Dr. Stuart Rowe, a pediatric cardiologist at Dell Children’s Medical Center of Central Texas, a part of the Ascension healthcare system, said children’s low heart health scores increase the risk of future heart disease.
“Several studies show risk factors in children predict adult heart disease,” Rowe said.
Rowe said in an interview a child’s cardiac health is linked to diet and exercise. He also said there are inherited genetic disorders that can cause poor cardiac health in children as well.
Rowe blamed the obesity epidemic in the U.S. for the low scores. He added “eating the wrong foods and not exercising” contributes to the unhealthy habits that are taught to children.
According to the release, Rowe said poor diets in children could increase the risk of conditions such as diabetes, metabolic syndrome, iron deficiency, dental cavities, sleep apnea and migraine headaches.

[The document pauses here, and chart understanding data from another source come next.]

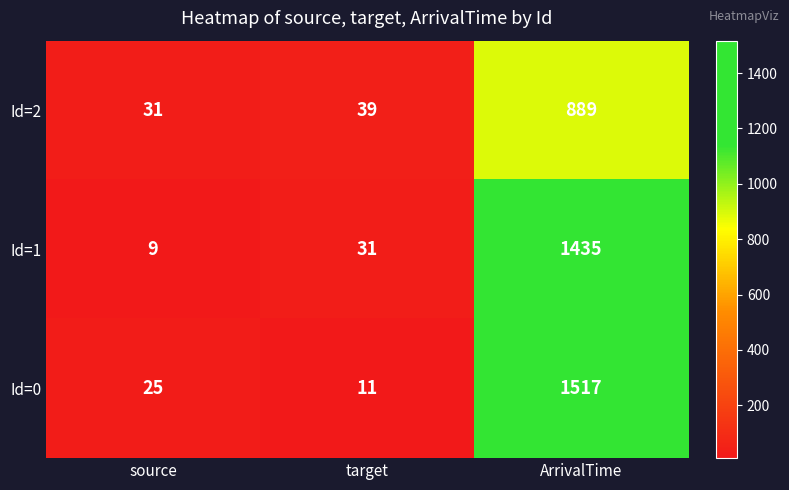

Where is Id=0 nearest to the value 764?

source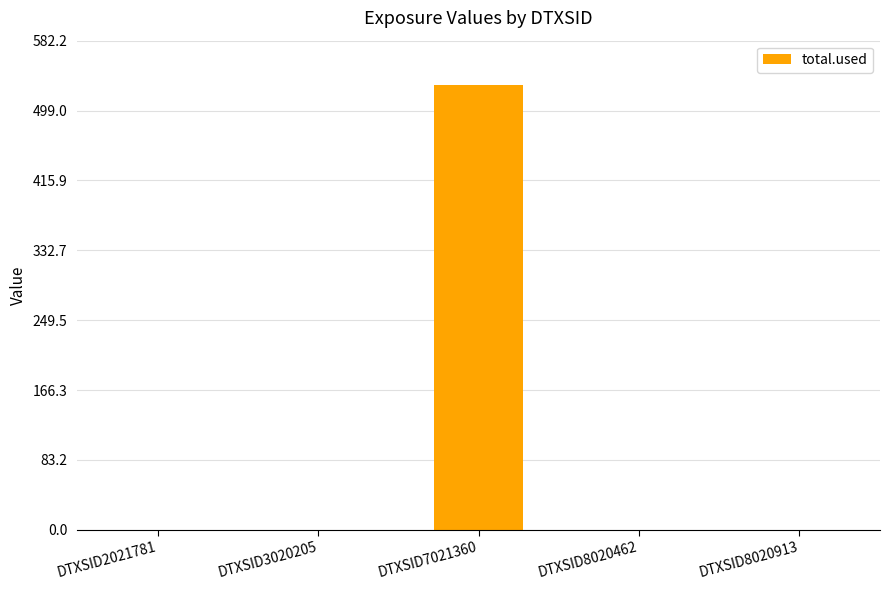

The value at DTXSID2021781 is 269.2. True or false?

False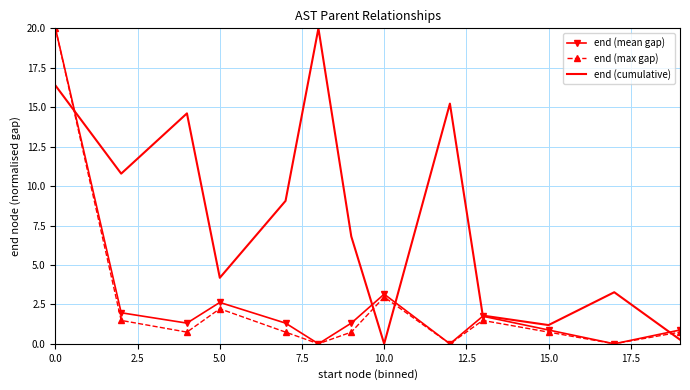

Which series has the largest total across all categories?

end (cumulative)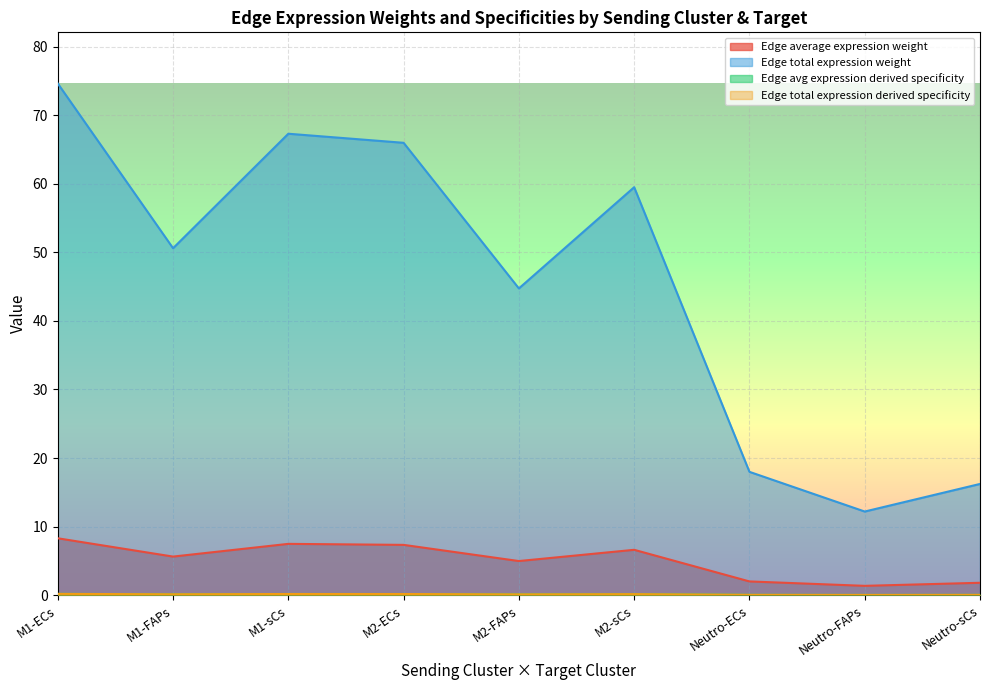

True or false: Edge avg expression derived specificity and Edge average expression weight cross at least once.

False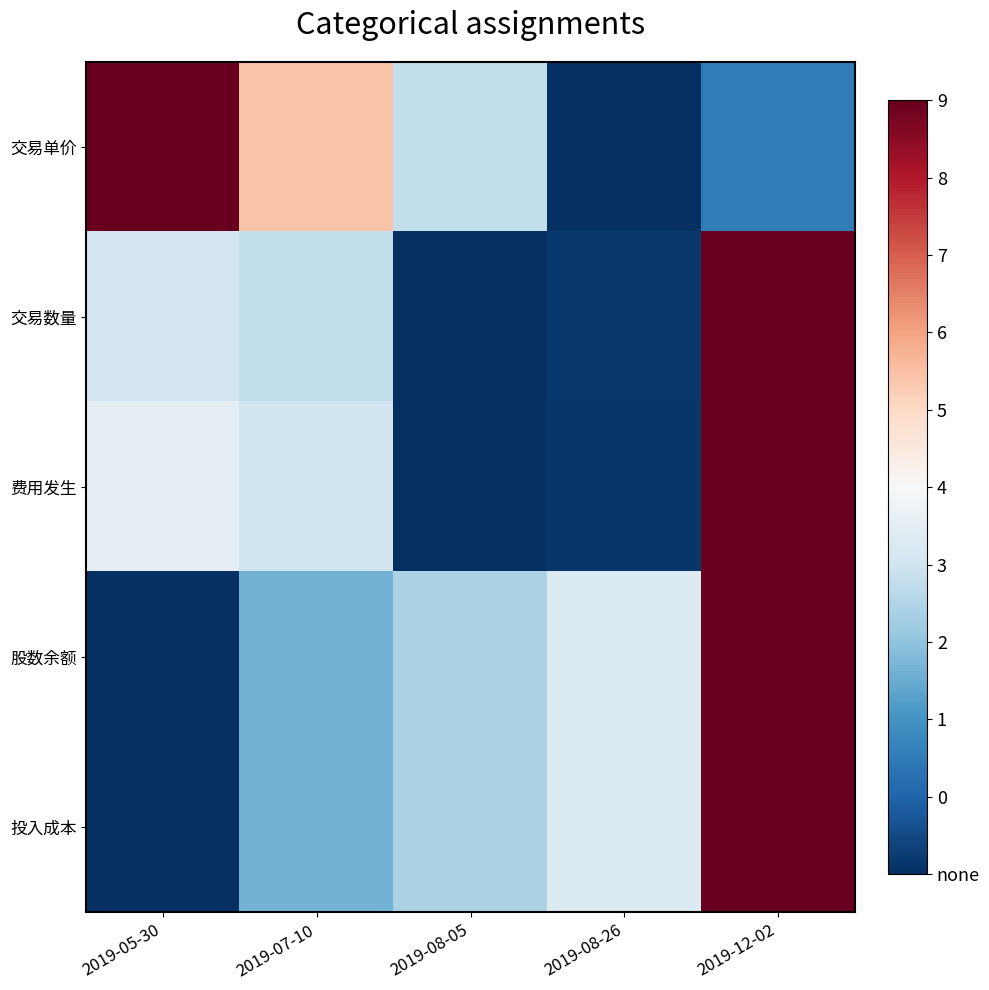

Reading right to left, what are all the values shown in this chart?

交易单价: 2019-12-02=0.2	2019-08-26=0.0	2019-08-05=0.4	2019-07-10=0.6	2019-05-30=1.0
交易数量: 2019-12-02=1.0	2019-08-26=0.0	2019-08-05=0.0	2019-07-10=0.4	2019-05-30=0.4
费用发生: 2019-12-02=1.0	2019-08-26=0.0	2019-08-05=0.0	2019-07-10=0.4	2019-05-30=0.4
股数余额: 2019-12-02=1.0	2019-08-26=0.4	2019-08-05=0.3	2019-07-10=0.3	2019-05-30=0.0
投入成本: 2019-12-02=1.0	2019-08-26=0.4	2019-08-05=0.3	2019-07-10=0.3	2019-05-30=0.0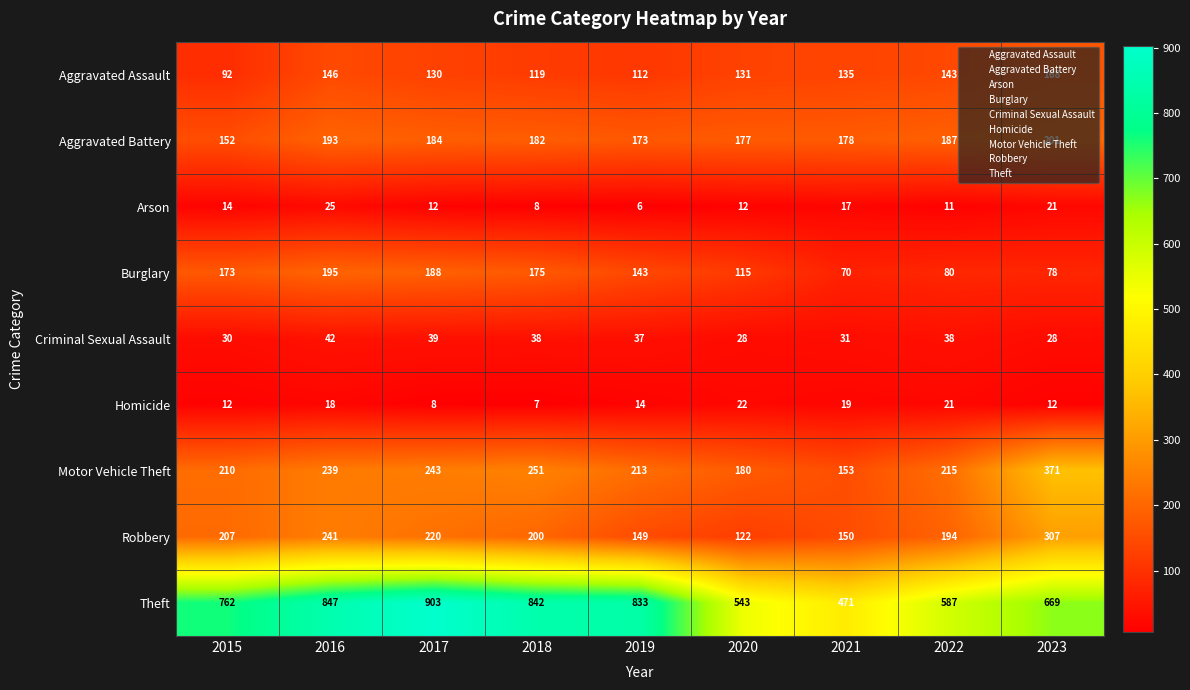

What is the total value across all series at 2016?

1946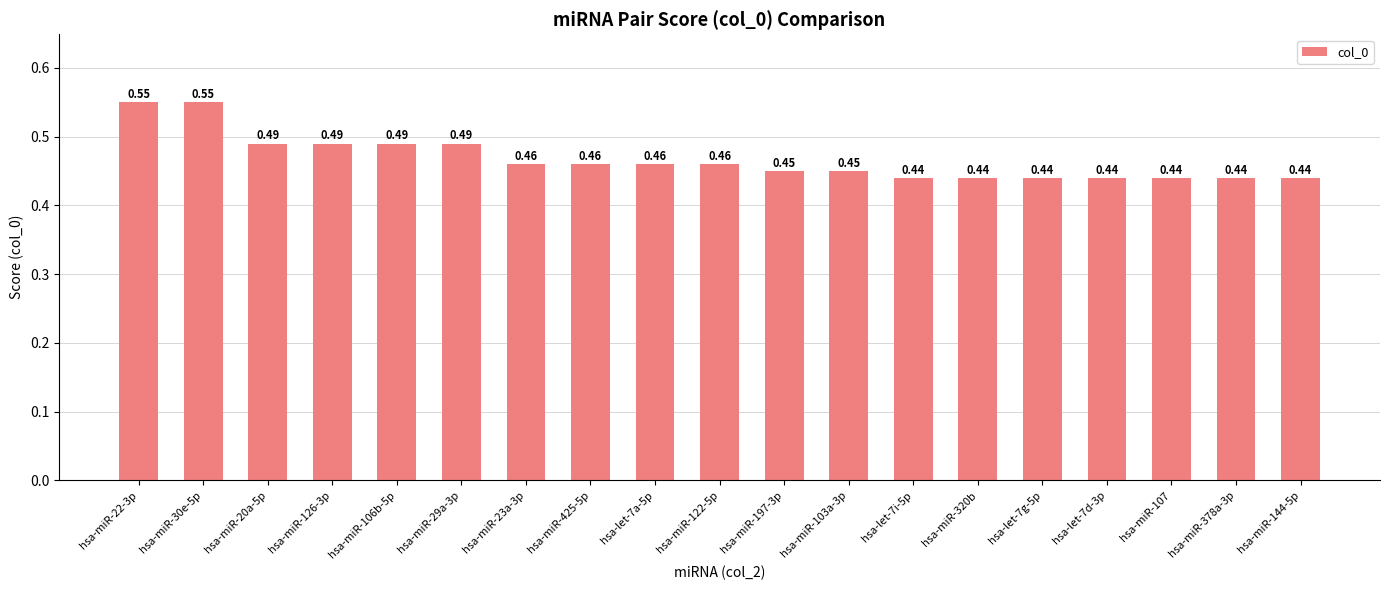

What position from the left is hsa-let-7d-3p?

16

Rowe suggested that parents provide a healthy lunch to children by packing a Mediterranean style lunch with lean proteins, nuts, cheeses and more fish and greens.
Rowe also said parents must lead by example and encourage activity in their children. That could extend to encouraging outdoor activities such as riding bicycles, walking the dog, or sports and games such as tag.
“Sitting is the new smoking,” Rowe said.
The term exercise doesn’t have to be overwhelming and require strenuous activity, he said.
“The ideal activity level for children would be about 60 minutes of activity around three or four times a week. Activities such as walking the dog, walking to and from school and walking safely to the store are good ways to get exercise,” Rowe said.
Rowe also suggests that parents help themselves and their children to cut back on drinks that contain refined sugars and instead try to drink more water to encourage better cardiac health.
“Parents need to be involved in the process. The approach of taking care of the children will actually take care of the whole family,” Rowe said.
How do our school districts match up?
After checking on area school districts, the News-Dispatch found that Wimberley, Hays and Dripping Springs ISDs follow State and Federal child nutrition guidelines in their menu planning.
“We (Hays CISD) use a variety of whole grain breads, pastas, and pizza crusts, reduced fat cheeses, lean protein sources, and a fresh fruit and vegetable bar served daily,” said the message to parents on the website, www.hayscisd.net.
According to the Child Nutrition information on the Wimberley ISD website, “food and beverages sold or served at school meet the nutrition recommendations of the U.S. Dietary Guidelines.”
At Dripping Springs ISD, the school district adheres to the Texas Department of Agriculture’s standards and the National School Breakfast and Lunch Program to offer their students “well balanced meals that fuel successful learning.”